START Listed entries

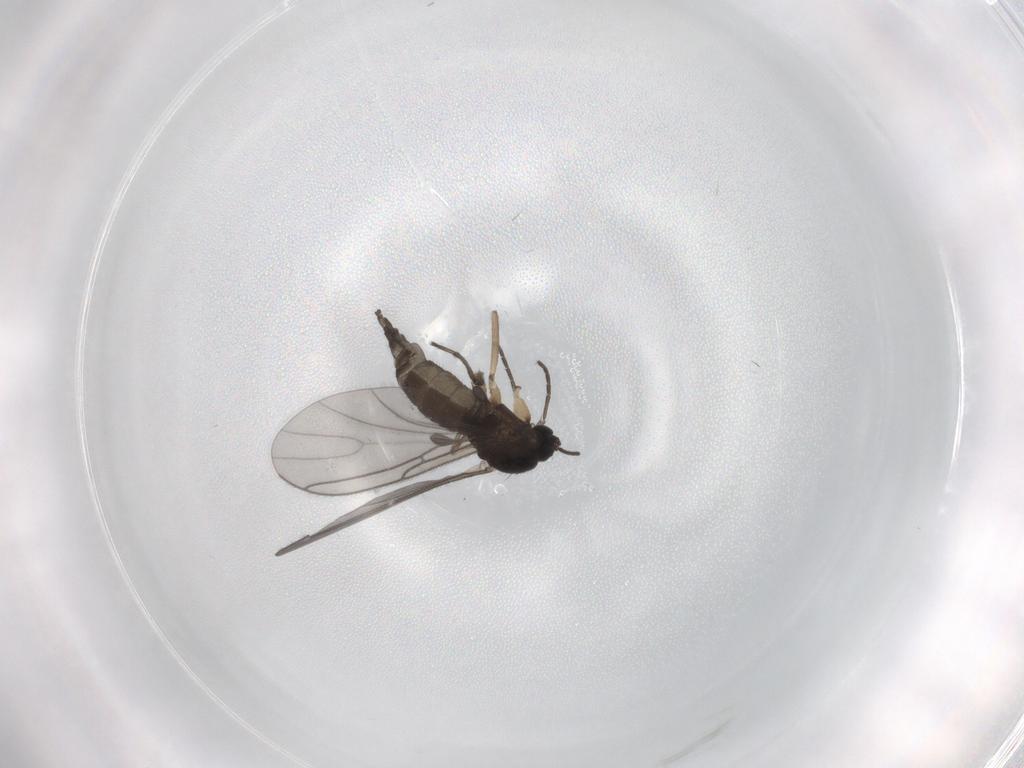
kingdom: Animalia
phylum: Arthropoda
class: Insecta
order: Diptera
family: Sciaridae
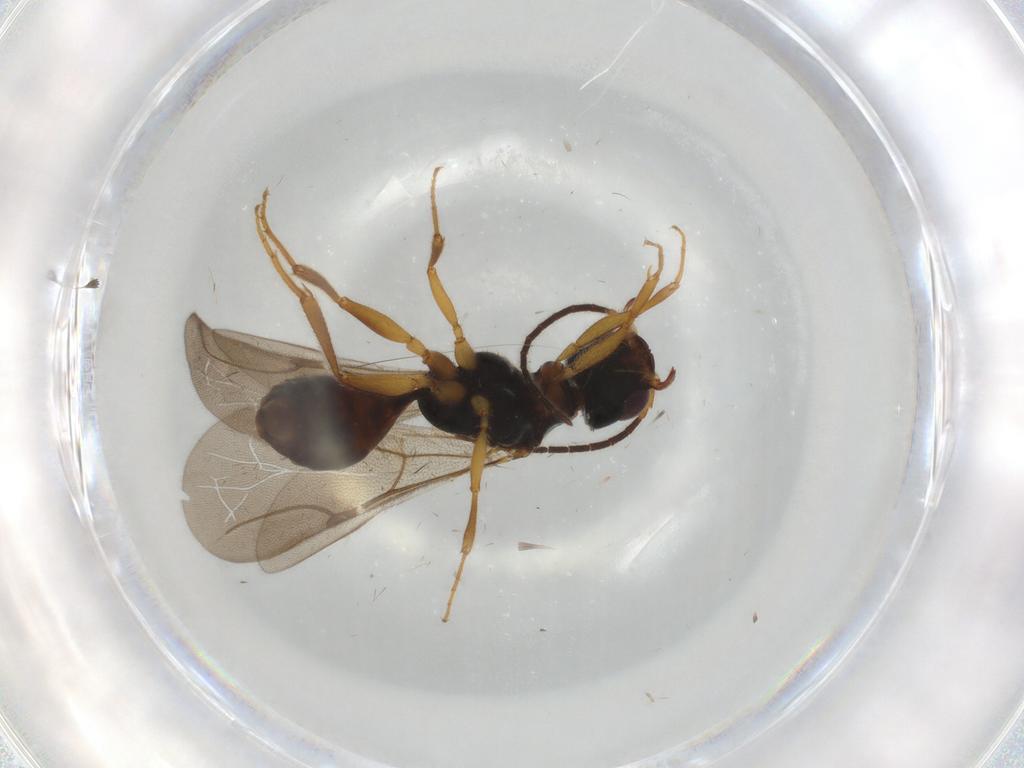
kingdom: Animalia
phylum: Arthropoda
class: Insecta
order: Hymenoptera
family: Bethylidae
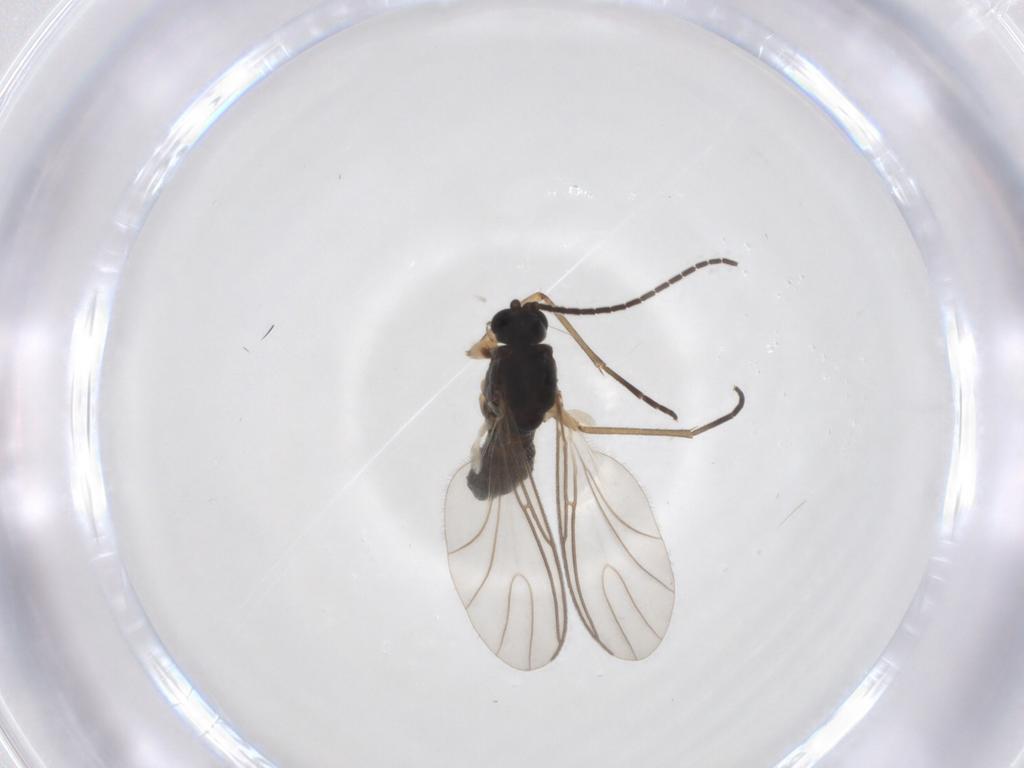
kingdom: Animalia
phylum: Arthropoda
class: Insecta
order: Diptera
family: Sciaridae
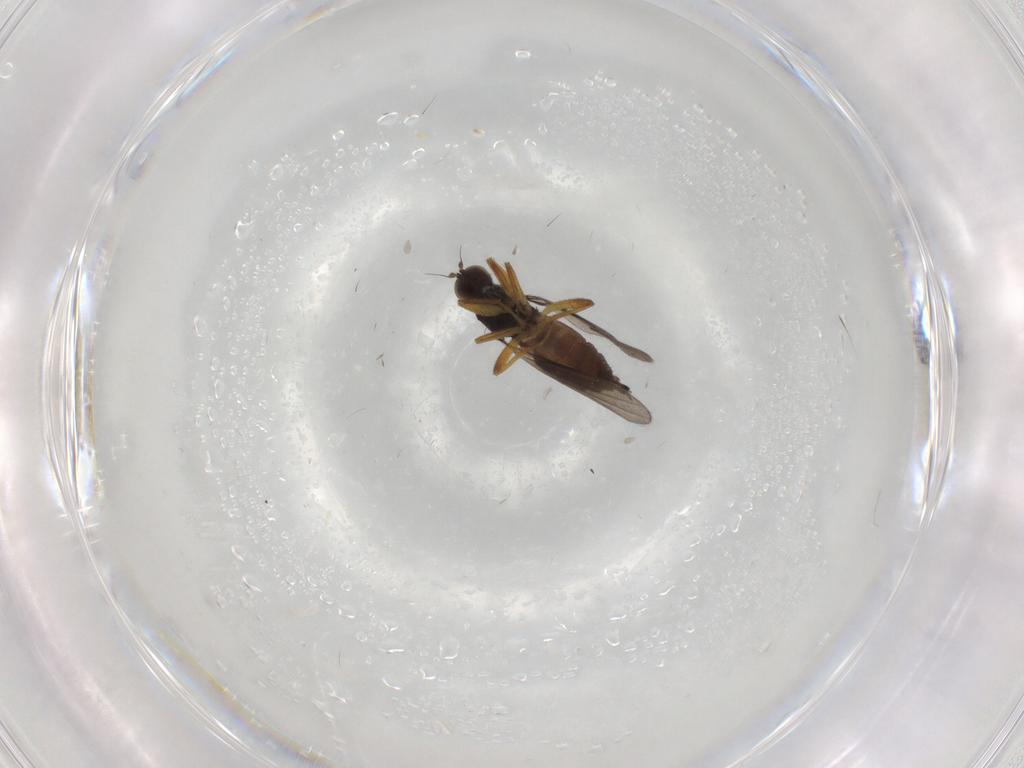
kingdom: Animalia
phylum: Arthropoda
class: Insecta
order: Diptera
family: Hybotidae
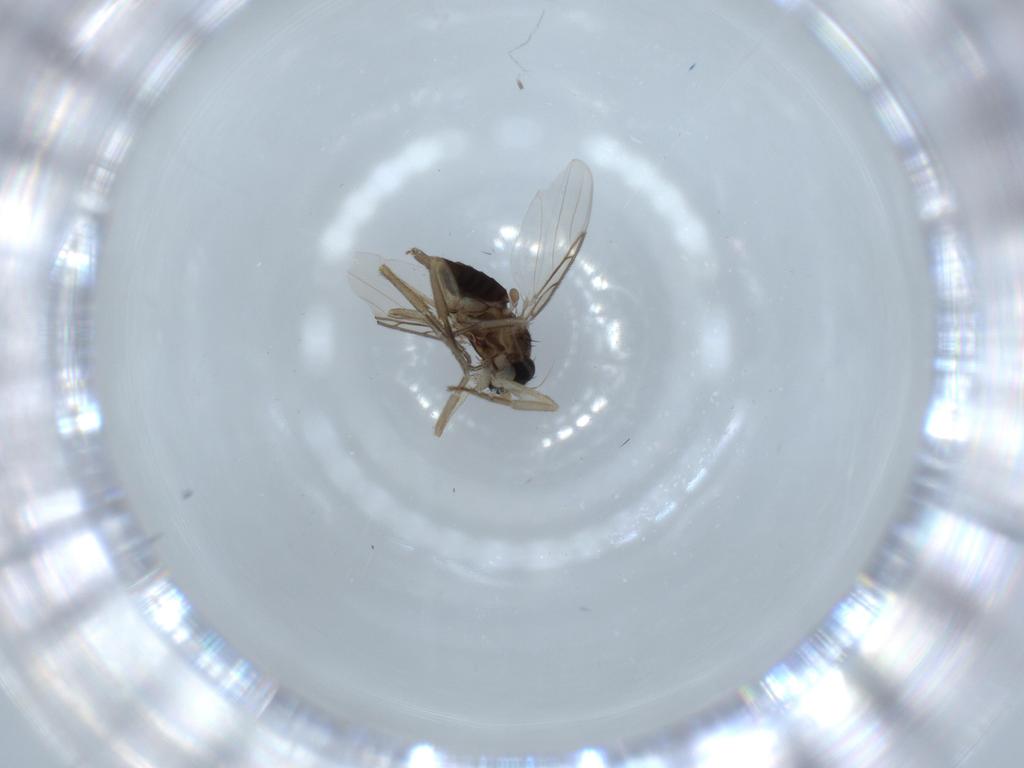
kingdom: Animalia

END Listed entries

Your instructions
Swap "phylum" for "division" throughout the data above and keep everything else unchanged. Leave the pictures out of your answer.

Response to the task
kingdom: Animalia
division: Arthropoda
class: Insecta
order: Diptera
family: Sciaridae
kingdom: Animalia
division: Arthropoda
class: Insecta
order: Hymenoptera
family: Bethylidae
kingdom: Animalia
division: Arthropoda
class: Insecta
order: Diptera
family: Sciaridae
kingdom: Animalia
division: Arthropoda
class: Insecta
order: Diptera
family: Hybotidae
kingdom: Animalia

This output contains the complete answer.